Howie later discovers that a negative of last year's harvest photograph does in fact exist. It shows Rowan standing amidst a group of boxes, indicating that last year's harvest was a poor one and that the crops—the island's only means of income—had failed. Struck by his research that indicates pagan societies offer a human sacrifice in the event of crop failure, Howie deduces that Rowan is in fact still alive and that she will be sacrificed as part of the May Day celebrations to ensure a plentiful harvest for the coming year.
Howie stays at the inn for another night. The next morning, discovering that his plane has been sabotaged, Howie elects to search the island for Rowan himself. He ties up the innkeeper and assumes his place as Punch, a principal character of the May Day festival. Disguised, he joins the procession of islanders as they cavort through the town and perform harmless sacrifices to various gods. Rowan is finally revealed, tied to a post. Howie cuts her free and flees but after a brief chase, emerges at another entrance where Summerisle and his followers stand waiting for them. Howie is shocked to see Rowan merrily embrace her captors and then notices that he is being surrounded.
Lord Summerisle explains to Howie that he was lured to Summerisle by the islanders, who have been successful in a conspiracy to lead him to believe that a missing girl was being held captive, and confirms to him that last year's harvest failed disastrously. Their religion calls for a sacrifice to be made to the sun god. The facts that Howie is still a virgin, came of his own free will, and has "the power of a king - representing the law", and is a fool, means that he meets the outstanding criteria for an adult that is to be sacrificed to appease the gods and provide a successful harvest.
Howie warns Lord Summerisle that if and when the harvest fails again, then the islanders will turn on him and use him as their next sacrifice. Summerisle angrily insists that the sacrifice will work, and that in doing so the next harvest will be bountiful. In spite of his protests that the crops failed because fruit was not meant to grow on these islands, Howie is stripped bare, dressed in ceremonial robes and led to the summit of a cliff with his hands tied. He is horrified to find a giant, hollow wicker man statue inside which he is then imprisoned with animals in other compartments.

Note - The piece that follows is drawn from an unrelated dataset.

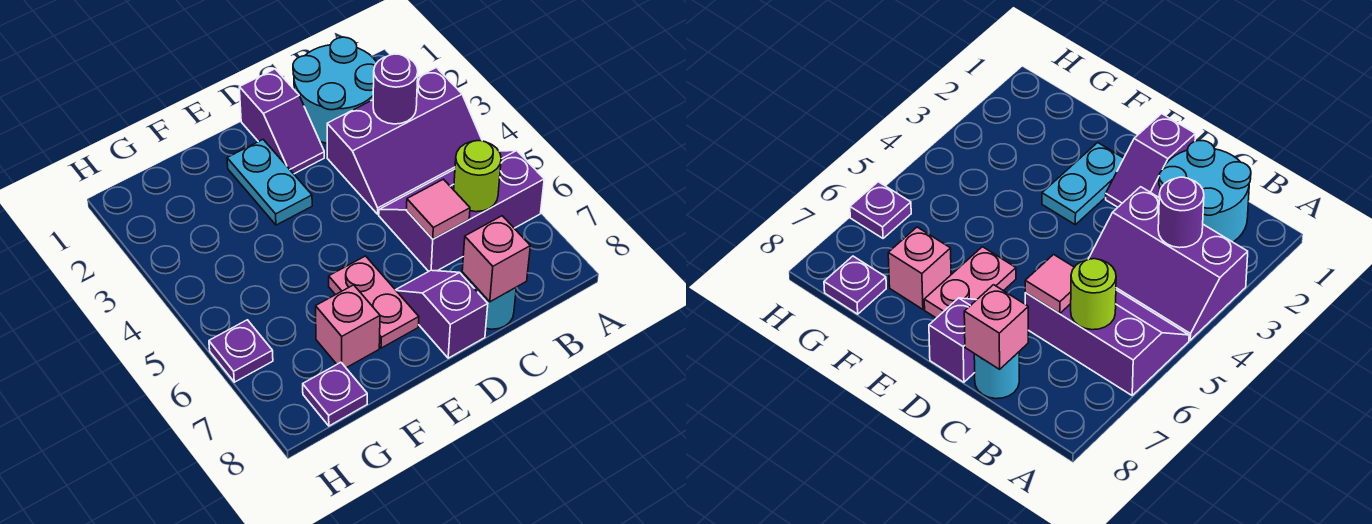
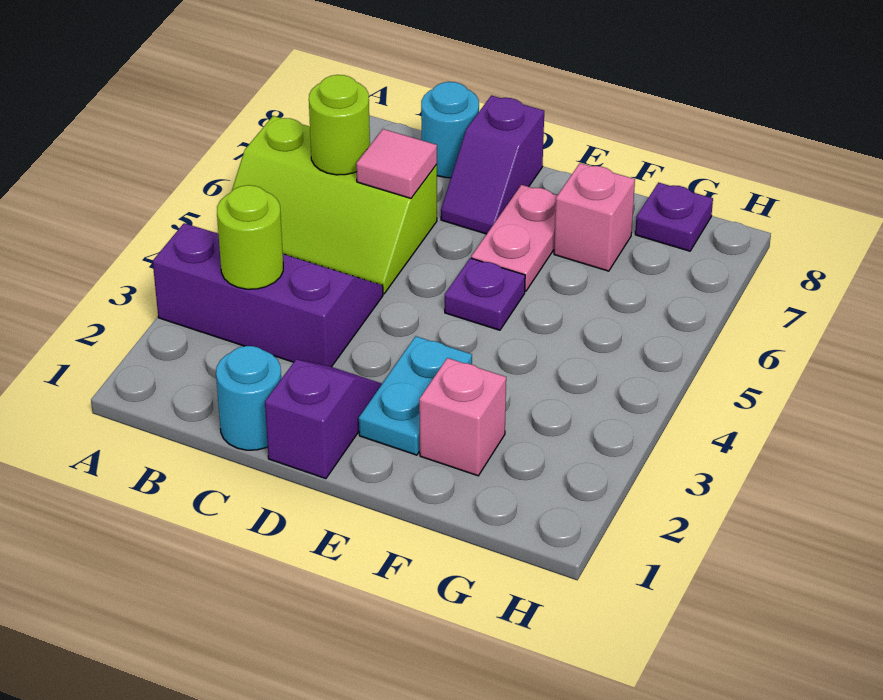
purple slope A5:C6 level 1 top 6 -> lime slope A5:C6 level 1 top 6
cyan round brick B1:C2 level 1 -> cyan round brick C1 level 1
purple round brick B3 level 2 -> lime round brick B3 level 2
pink brick C8 level 2 -> pink brick F2 level 1
purple plate H6 level 1 -> purple plate E5 level 1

The statue is soon set afire. As the islanders surround the burning wicker man and sing the Middle English folk-song "Sumer Is Icumen In", an anguished Howie proclaims that God has deprived them of their harvest for their paganism and deceit, and as the fires build around him, recites Psalm 23 as he prays to God for ascension to Heaven. He then screams out the name of Jesus Christ as he perishes. The film ends as the burning head of the wicker man falls from its shoulders, revealing the setting sun in the distance.
- Lord Summerisle share basic similarities including charismatic personality and religious beliefs with Sister Summersisle, the main antagonist of the 2006 thriller remake The Wicker Man.
- Christopher Lee considered The Wicker Man to be his best work, and was so committed and supportive of the film that he waived his fee and acted the part for nothing - Peter Snell (producer) and Anthony Shaffer (writer) did likewise.